## DIRECTIONS
Rewrite the part of the KVM patch discussion below that opens with the words containing "[PATCH 2/4] kvm: attach" and closes with "2 patch set.", changing every "vcpu" to "virtual CPU".

[PATCH 2/4] kvm: attach the exit reason of vcpu as auxstr to KVM_RUN output

Masatake YAMATO yamato at redhat.com
Wed May 16 21:10:35 UTC 2018


Thank you for reviewing.
I will revise and submit version 2 patch set.

Masatake YAMATO

On Mon, 14 May 2018 15:38:39 +0300, "Dmitry V. Levin" <ldv at altlinux.org> wrote:
> On Mon, May 07, 2018 at 08:26:02PM +0900, Masatake YAMATO wrote:
>> In KVM, a virtual machine implementation like Qemu can access a vcpu
>> via ioctl. KVM_RUN is an ioctl command to enter vcpu. The command
>> returns the control for some reasons: Needs of device emulation or
>> consuming time slices are typical ones. The vmi takes a different
>> action for the reason.
>> 
>> We, strace users, want to know the reason to understand kvm.  This
>> change prints the reason as auxstr if -K option is given, and if
>> strace runs on Linux 4.16.0 or higher, which includes
>> e46b469278a59781f9b25ff608af84892963821b, "kvm: embed vcpu id to
>> dentry of vcpu anon inode."
>> 
>> The way to get the reason is a bit complicated because the ioctl
>> doesn't return it to the userspace directly. Instead, the vmi and kvm
>> communicate via an area of the process virtual memory where the fd of
>> vcpu is mmap'ed. strace must peek the area to know the reason.

Items from a data source
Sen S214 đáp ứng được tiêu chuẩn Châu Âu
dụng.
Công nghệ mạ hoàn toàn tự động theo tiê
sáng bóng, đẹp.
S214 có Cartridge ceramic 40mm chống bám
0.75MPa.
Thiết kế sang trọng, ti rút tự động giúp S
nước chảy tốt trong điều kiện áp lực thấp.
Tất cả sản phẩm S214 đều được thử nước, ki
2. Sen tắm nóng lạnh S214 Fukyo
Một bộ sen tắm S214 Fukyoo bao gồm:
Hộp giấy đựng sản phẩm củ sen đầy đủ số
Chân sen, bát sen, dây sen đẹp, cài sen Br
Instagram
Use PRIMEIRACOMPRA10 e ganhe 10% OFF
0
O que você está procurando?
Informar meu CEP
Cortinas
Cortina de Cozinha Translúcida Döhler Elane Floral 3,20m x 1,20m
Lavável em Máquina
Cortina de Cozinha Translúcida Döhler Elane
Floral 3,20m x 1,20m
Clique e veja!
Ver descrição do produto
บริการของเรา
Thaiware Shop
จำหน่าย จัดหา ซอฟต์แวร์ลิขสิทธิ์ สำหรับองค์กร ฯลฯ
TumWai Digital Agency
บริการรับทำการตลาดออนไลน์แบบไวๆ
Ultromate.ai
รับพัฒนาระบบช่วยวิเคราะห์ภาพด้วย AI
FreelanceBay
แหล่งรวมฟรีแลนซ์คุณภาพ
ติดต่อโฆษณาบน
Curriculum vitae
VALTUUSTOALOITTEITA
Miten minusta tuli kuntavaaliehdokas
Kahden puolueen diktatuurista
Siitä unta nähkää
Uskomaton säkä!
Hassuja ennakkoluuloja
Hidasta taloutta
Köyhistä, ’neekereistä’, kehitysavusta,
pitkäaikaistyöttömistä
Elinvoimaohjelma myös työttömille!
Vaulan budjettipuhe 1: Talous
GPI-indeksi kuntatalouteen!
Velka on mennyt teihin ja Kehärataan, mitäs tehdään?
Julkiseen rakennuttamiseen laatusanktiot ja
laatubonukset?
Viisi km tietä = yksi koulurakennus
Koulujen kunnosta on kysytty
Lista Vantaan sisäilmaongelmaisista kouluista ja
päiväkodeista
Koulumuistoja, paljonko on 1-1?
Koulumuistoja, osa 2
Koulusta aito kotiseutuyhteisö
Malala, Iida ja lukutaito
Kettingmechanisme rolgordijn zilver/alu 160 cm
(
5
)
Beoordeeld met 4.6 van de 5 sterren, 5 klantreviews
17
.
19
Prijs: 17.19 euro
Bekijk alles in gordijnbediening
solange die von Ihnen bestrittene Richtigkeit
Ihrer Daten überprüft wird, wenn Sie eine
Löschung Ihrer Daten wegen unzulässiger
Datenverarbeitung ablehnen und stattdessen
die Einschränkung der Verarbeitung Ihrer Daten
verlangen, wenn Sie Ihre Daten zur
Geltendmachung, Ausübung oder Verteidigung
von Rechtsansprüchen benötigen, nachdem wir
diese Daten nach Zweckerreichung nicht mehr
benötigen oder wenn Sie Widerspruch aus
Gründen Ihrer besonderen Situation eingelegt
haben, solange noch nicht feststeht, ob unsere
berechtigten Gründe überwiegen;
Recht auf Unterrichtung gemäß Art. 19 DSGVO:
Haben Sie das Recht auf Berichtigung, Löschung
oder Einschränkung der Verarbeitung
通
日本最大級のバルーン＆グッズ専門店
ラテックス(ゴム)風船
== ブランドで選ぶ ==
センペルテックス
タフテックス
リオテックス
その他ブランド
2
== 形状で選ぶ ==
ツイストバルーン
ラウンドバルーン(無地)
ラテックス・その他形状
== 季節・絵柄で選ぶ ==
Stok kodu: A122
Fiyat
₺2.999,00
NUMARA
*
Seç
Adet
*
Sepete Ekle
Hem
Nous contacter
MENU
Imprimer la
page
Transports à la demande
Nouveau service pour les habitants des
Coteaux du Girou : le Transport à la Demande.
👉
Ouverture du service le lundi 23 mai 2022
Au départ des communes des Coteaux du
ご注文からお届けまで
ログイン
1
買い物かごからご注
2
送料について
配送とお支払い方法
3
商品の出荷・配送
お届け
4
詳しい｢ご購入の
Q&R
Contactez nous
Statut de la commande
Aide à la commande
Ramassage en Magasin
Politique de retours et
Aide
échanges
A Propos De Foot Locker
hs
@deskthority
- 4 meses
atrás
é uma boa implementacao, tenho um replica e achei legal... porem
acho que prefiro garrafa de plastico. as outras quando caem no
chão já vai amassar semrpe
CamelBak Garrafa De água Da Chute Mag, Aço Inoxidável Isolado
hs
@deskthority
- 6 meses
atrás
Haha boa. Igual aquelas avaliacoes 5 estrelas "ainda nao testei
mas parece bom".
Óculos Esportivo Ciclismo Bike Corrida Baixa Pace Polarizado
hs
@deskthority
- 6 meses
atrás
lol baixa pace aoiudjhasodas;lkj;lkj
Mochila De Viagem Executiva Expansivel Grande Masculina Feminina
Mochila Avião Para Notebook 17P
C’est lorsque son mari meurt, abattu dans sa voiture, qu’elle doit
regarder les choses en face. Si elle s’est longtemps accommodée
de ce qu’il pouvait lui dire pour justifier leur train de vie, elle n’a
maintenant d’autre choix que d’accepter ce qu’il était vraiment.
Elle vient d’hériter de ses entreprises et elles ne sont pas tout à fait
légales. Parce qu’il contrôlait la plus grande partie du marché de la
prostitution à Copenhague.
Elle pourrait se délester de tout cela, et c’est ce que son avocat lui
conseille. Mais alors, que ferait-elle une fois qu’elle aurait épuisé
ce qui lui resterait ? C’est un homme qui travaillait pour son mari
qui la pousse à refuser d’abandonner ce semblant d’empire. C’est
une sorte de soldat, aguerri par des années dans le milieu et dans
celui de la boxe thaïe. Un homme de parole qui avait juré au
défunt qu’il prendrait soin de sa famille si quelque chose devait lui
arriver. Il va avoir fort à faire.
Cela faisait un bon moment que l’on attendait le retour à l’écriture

## EXERCISE OUTPUT
[PATCH 2/4] kvm: attach the exit reason of virtual CPU as auxstr to KVM_RUN output

Masatake YAMATO yamato at redhat.com
Wed May 16 21:10:35 UTC 2018


Thank you for reviewing.
I will revise and submit version 2 patch set.